Assignment - Could you copy out all of the records below exactly, leaving out every picture?

Material for this exercise -
****

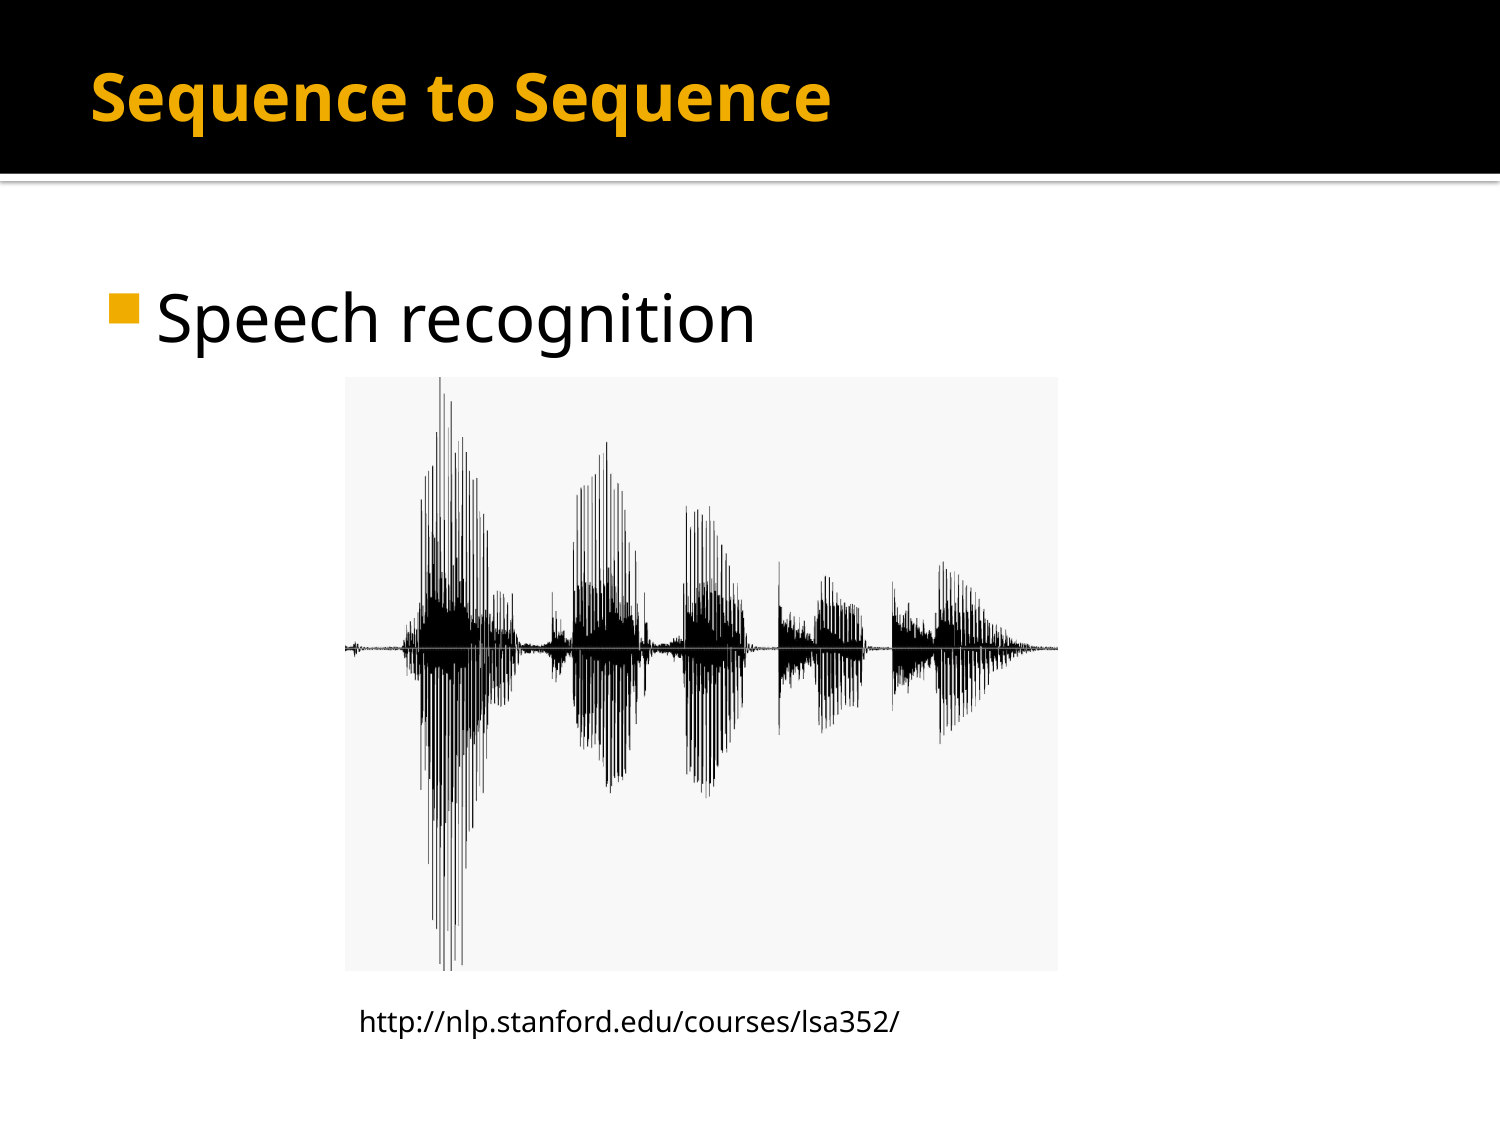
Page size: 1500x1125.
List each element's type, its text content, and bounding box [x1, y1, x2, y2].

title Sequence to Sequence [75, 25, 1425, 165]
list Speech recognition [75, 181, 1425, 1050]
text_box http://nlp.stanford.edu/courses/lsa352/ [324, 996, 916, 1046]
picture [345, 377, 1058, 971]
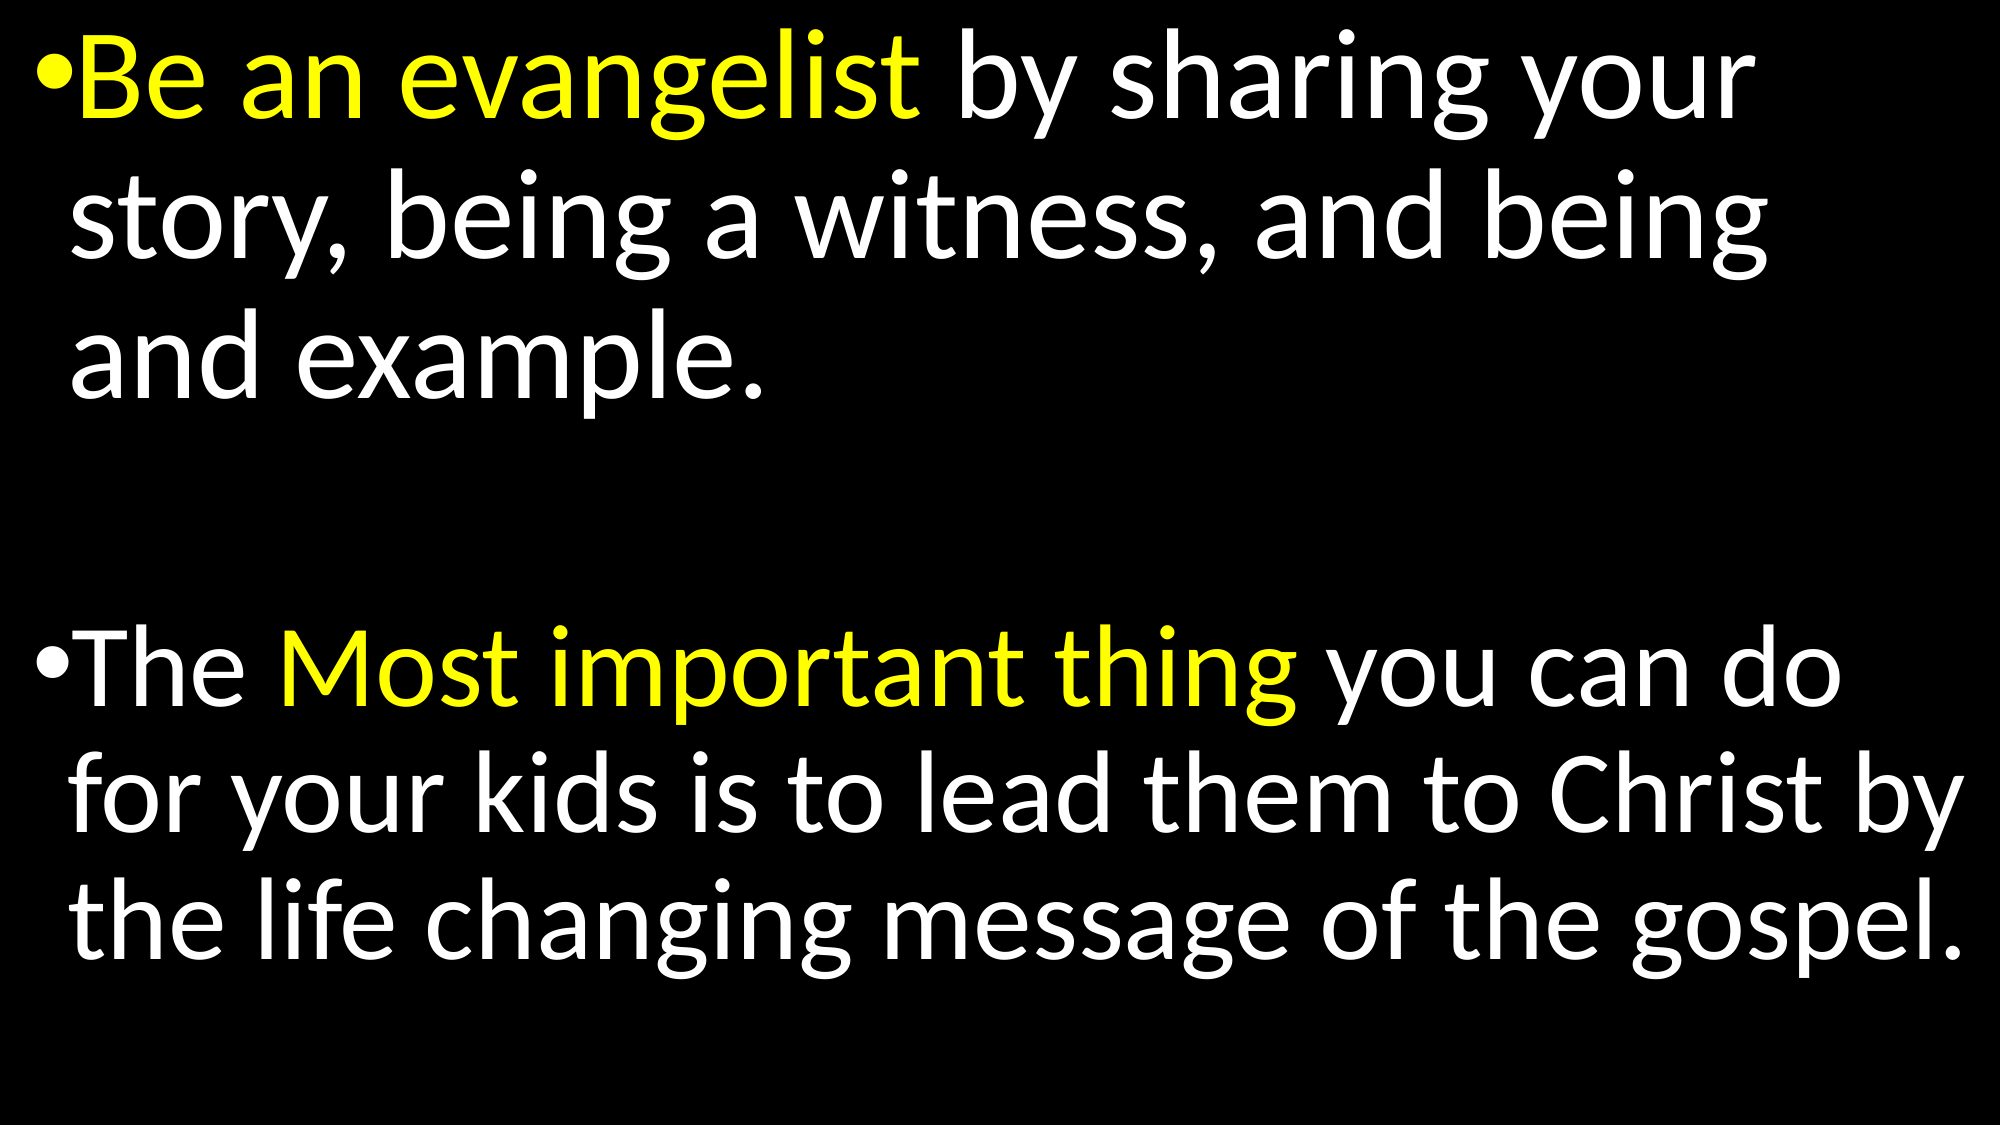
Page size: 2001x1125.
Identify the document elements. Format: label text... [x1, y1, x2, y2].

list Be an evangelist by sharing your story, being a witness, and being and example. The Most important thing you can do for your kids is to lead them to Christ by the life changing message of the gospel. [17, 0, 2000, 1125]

****

Response area -
Page size: 1500x1125.
List each element's type, its text content, and bounding box [x1, y1, x2, y2].

title Sequence to Sequence [75, 25, 1425, 165]
list Speech recognition [75, 181, 1425, 1050]
text_box http://nlp.stanford.edu/courses/lsa352/ [324, 996, 916, 1046]
picture [345, 377, 1058, 971]
Page size: 2001x1125.
Identify the document elements. Format: label text... [x1, y1, x2, y2].

list Be an evangelist by sharing your story, being a witness, and being and example. The Most important thing you can do for your kids is to lead them to Christ by the life changing message of the gospel. [17, 0, 2000, 1125]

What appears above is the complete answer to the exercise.